Two varieties of such crabs—nicely dried and polished—are constantly exposed for sale in the shops of Akamagaséki (better known to foreigners by the name of Shimonoséki). They are caught along the neighbouring stretch of coast called Dan-no-Ura, where the great clan of the Heiké, or Taira, were exterminated in a naval battle, seven centuries ago, by the rival clan of Genji, or Minamoto. Readers of Japanese history will remember the story of the Imperial Nun, Nii-no-Ama, who in the hour of that awful tragedy composed a poem, and then leaped into the sea, with the child-emperor Antoku in her arms.
Now the grotesque crabs of this coast are called Heiké-gani, or "Heiké-crabs," because of a legend that the spirits of the drowned and slaughtered warriors of the Heiké-clan assumed such shapes; and it is said that the fury or the agony of the death-struggle can still be discerned in the faces upon the backs of the crabs. But to feel the romance of this legend you should be familiar with old pictures of the fight of Dan-no-Ura,—old coloured prints of the armoured combatants, with their grim battle-masks of iron and their great fierce eyes.

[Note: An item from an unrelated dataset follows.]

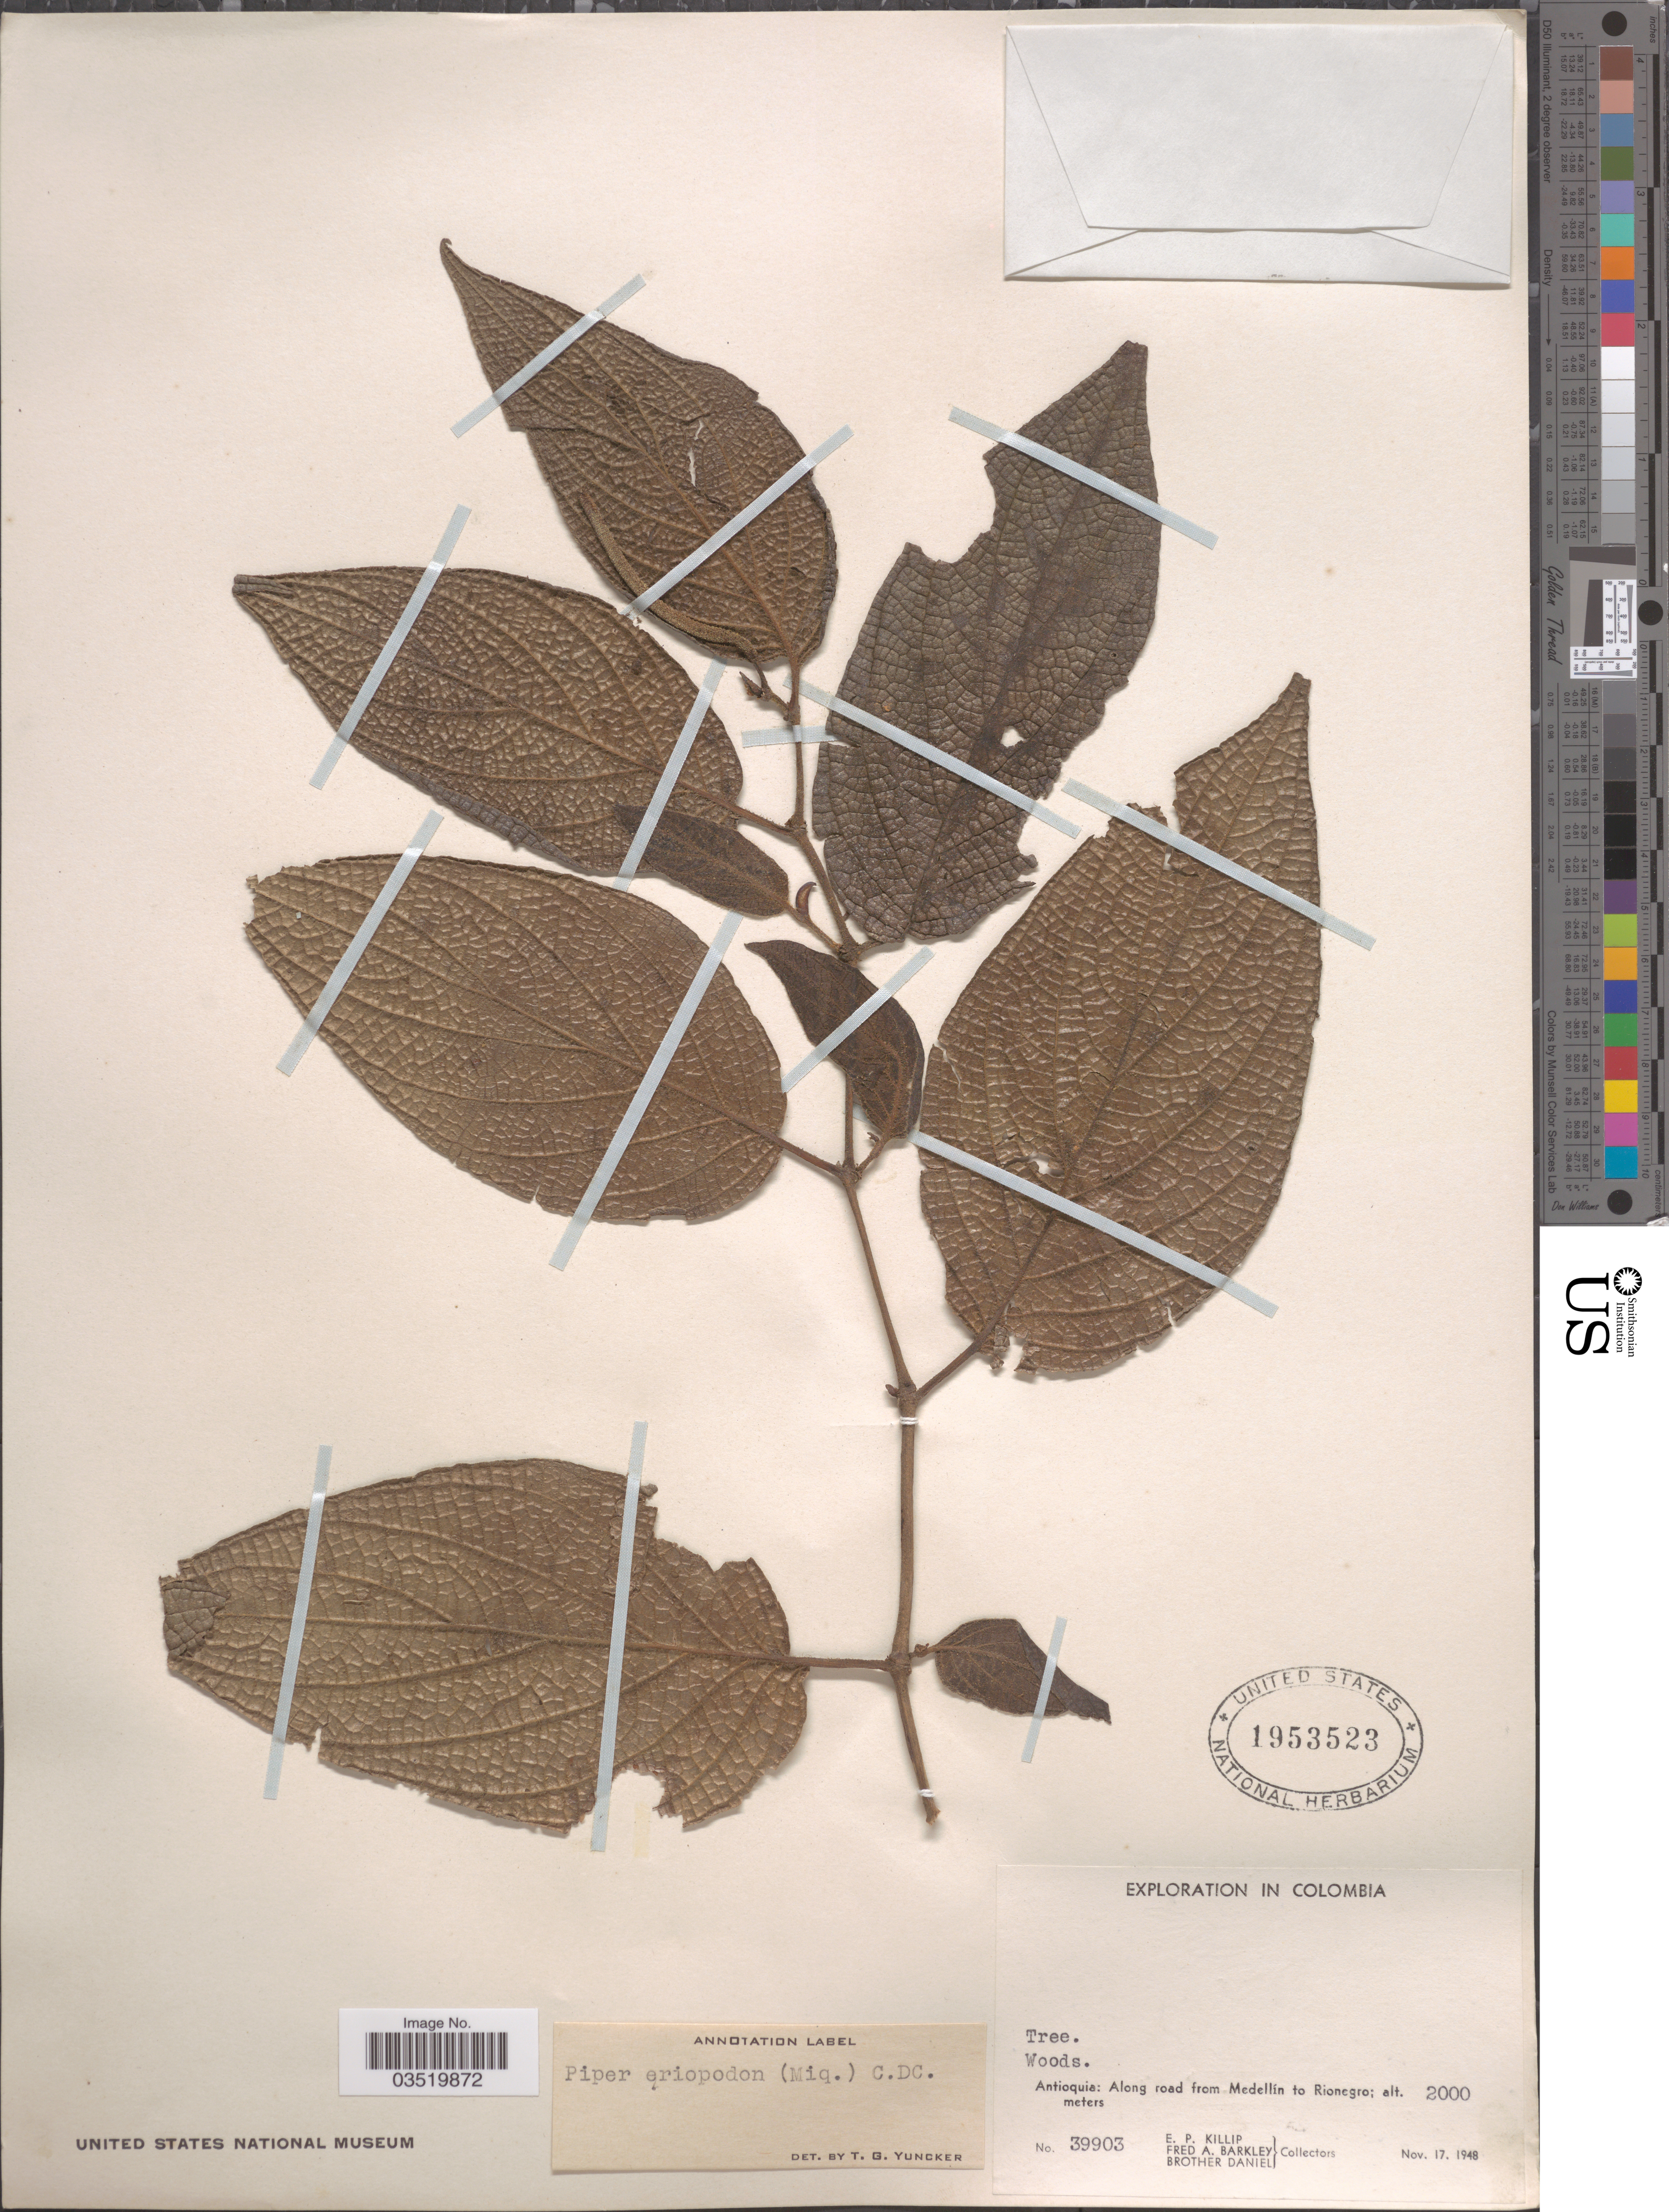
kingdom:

The smaller variety of crab is known simply as a "Heiké-crab,"—Heiké-gani. Each Heiké-gani is supposed to be animated by the spirit of a common Heiké warrior only,—an ordinary samurai. But the larger kind of crab is also termed Taishō-gani ("Chieftain-crab"), or Tatsugashira ("Dragon-helmet"); and all Taishō-gani or Tatsugashira are thought to be animated by ghosts of those great Heiké captains who bore upon their helmets monsters unknown to Western heraldry, and glittering horns, and dragons of gold.